Antioxidant compounds play a very important role in the control of numerous types of diseases related to oxidative stress. The use of some plant extracts with antioxidant properties has been reported, for example Zataria multiflora ethanolic extracts protects lung tissues from Cyclophosphamide-Induced(CP-induced) toxicity and suggest a role for oxidative stress in the pathogenesis of lung toxicity produced by CP in mice7. Another study also showed that Zatariaproduces a potent hepatoprotective role and could be a potent candidate to use concomitantly as a supplement agent against hepatotoxicity of CP for the patients undergoing chemotherapy8. Origanum vulgare ethanolic extract exerts a potent genoprotective effect against CP-induced genotoxicity in mice bone marrow, which might be possibly due to the scavenging of free radicals during oxidative stress conditions9. Hesperidin is a flavonone glycoside, belonging to the flavonoid family, which is widely found in Citrus species and acts as a potent antioxidant and anticancer agent because of the protection roles against oxidative stress10.
The cashew apple and their diverse biological activities have been described, as their potent antibacterial activity against Gram-positive bacteria11, moderate cytotoxic activity against several tumor cell lines12, and tyrosinase13, lipoxygenase14 and others inhibitory activities. These studies have evidence that antioxidants play an important role in reducing the risk of cancer15.
Other study reports the evaluation of antibacterial activity in vitro of different parts of two varieties of Anacardiumoccidentale L. on human pathogens. This study showed that there were variations in the capacities of extracts of the various plant parts to inhibit bacterial growth of the six experimental human pathogens (SEHP)16. This is due to the type and amount of bioactive compounds present in the extracts of the different parts of the fruit.
------
» YOUR GOAL
Continue the passage on plant extracts and their antioxidant and antibacterial effects, starting right after its last sentence.

» RAW DATA
------
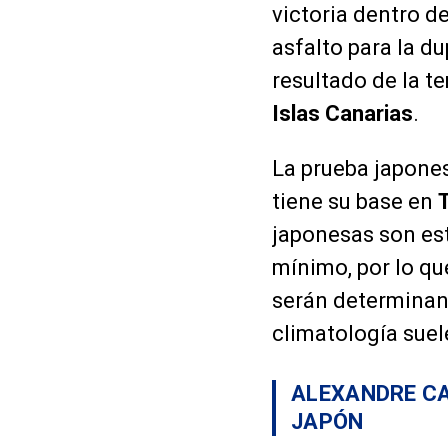
victoria dentro d
asfalto para la du
resultado de la t
Islas Canarias
.
La prueba japones
tiene su base en
japonesas son est
mínimo, por lo que
serán determinan
climatología suel
ALEXANDRE CA
JAPÓN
------
» RESULT OF THE TASK
Regarding the fruit group, some are not of general consumption, they are common only in their origin region, and they also have significant antioxidant properties, including exotic fruits or superfruits, such as noni, lychee, pitaya, mangosteen and cashew, among others17,18. Peculiar characteristics of these fruits include their appearance, with a specific and different flavor from that of ordinary and universal fruits; most of them are consumed to quench thirst because of the high content of water; others have medicinal properties or high levels of fiber, indicating they are laxative and have good digestive properties19.
Tropical fruits are consumed naturally or in juices; the exotic varieties of fruits have unique textures and a mixture of sweet and sour taste and are beneficial to health because they contain vitamins (A, B and C) and minerals, such as calcium, iron, potassium, and magnesium20.
Cashew (Anacardiumoccidentale L.) is known commonly as anacardo, castaña of cajú, cashew or merey and is found in the Brazilian Northeast with excellent medicinal and nutritional properties. Currently, all of its components, false fruit or cashew apple and seed (Figure 1), are used in different areas, such as in elaborate candies, cosmetics, and even medications for different diseases21,22,23. The nut (known as Nut of India) of the fruit is valued because of its high content of proteins and essential oils24. The nutshell contains oil used in the manufacture of insecticides, waterproofing, and varnishes25. Cashew apple can also be consumed fresh or processed with various final products such as jam, juices, and wines. The vitamins, minerals, organic acids and carbohydrates in cashew apple are essential sources of nutrients. Nevertheless, these components of cashew apple are highly perishable; therefore, they require special care during storage, transportation and processing26.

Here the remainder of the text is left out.